5-Hydroxytryptamine2-family receptors (5-hydroxytryptamine2A, 5-hydroxytryptamine2B, 5-hydroxytryptamine2C): where structure meets function.

摘要

5-Hydroxytryptamine2 (serotonin2, 5-HT2)-family receptors are important for mediating many physiological functions, including vascular and nonvascular smooth muscle contraction, platelet aggregation, modulation of perception, mood, anxiety, and feeding behavior. A large number of psychopharmaceuticals, including atypical antipsychotic drugs, antidepressants, anxiolytics, and hallucinogens, mediate their actions, at least in part, via interactions with various 5-HT2-family receptors. This review article summarizes information about structure-function aspects of 5-HT2-family receptors. Evidence is presented that implies that conserved aromatic and charged residues are essential for ligand binding to 5-HT2A receptors.

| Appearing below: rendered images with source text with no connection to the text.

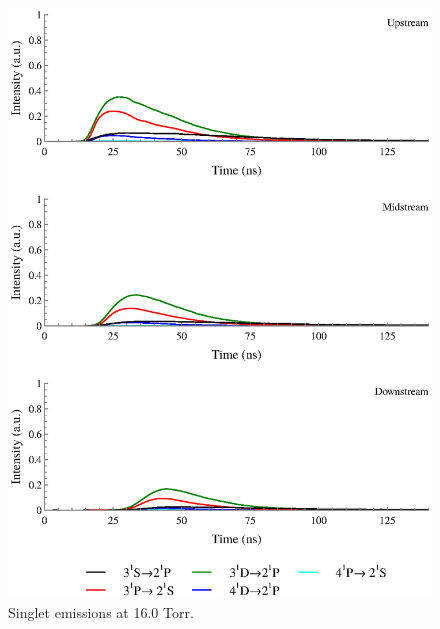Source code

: \begin{figure}
  \centering
  \includegraphics{./chapters/extraem/figures/16torr_s.eps}
  \caption{Singlet emissions at 16.0 Torr.}
\end{figure}
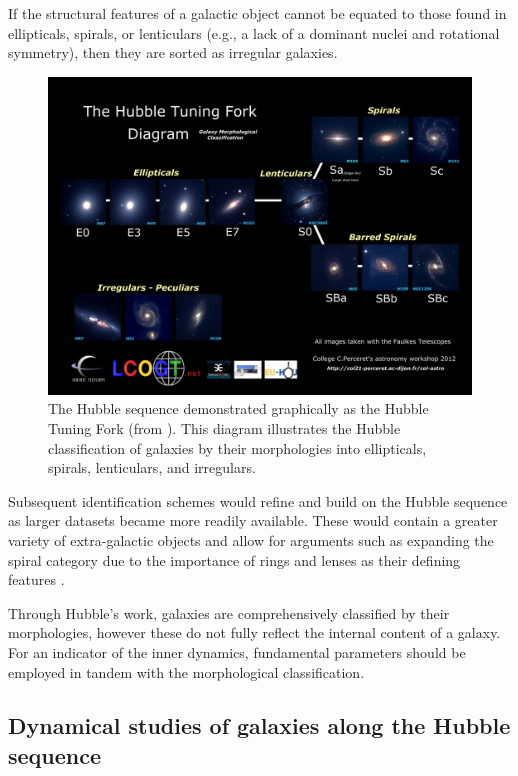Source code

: \documentclass[12pt, twocolumn, nofootinbib]{revtex4-1}    %
\begin{document}
If the structural features of a galactic object cannot be equated to those found in ellipticals, spirals, or lenticulars (e.g., a lack of a dominant nuclei and rotational symmetry), then they are sorted as irregular galaxies.

\begin{figure}
\includegraphics[width=\textwidth]{introduction/hubble-tuning-fork-diagram}
\caption{The Hubble sequence demonstrated graphically as the Hubble Tuning Fork (from \citealt{hubble_tuning_fork}). This diagram illustrates the Hubble classification of galaxies by their morphologies into ellipticals, spirals, lenticulars, and irregulars.}
\label{fig:hubble_tuning_fork}
\end{figure}

Subsequent identification schemes would refine and build on the Hubble sequence as larger datasets became more readily available. These would contain a greater variety of extra-galactic objects and allow for arguments such as expanding the spiral category due to the importance of rings and lenses as their defining features \citep{1959HDP....53..275D}. 

Through Hubble's work, galaxies are comprehensively classified by their morphologies, however these do not fully reflect the internal content of a galaxy. For an indicator of the inner dynamics, fundamental parameters should be employed in tandem with the morphological classification. 

\vspace{2ex} %
\subsection{Dynamical studies of galaxies along the Hubble sequence}
\end{document}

Additionally, findings are reviewed that are consistent with the hypothesis that residues located in intracellular loops 2 and 3 (i2 and i3) mediate coupling to specific G(alpha)-subunits such as G(alpha q). Studies are reviewed that suggest that 5-HT2-family receptors may be down-regulated by both agonists and antagonists, and usually this down-regulation is due to post-transcriptional mechanisms. Finally, a model for regulation of 5-HT2-family receptors by receptor-mediated endocytosis is advanced, and the particular structural features responsible for the various endocytotic pathways are emphasized. Taken together, these results suggest that discrete domains of the receptor structure are important for ligand binding, G-protein coupling, and internalization.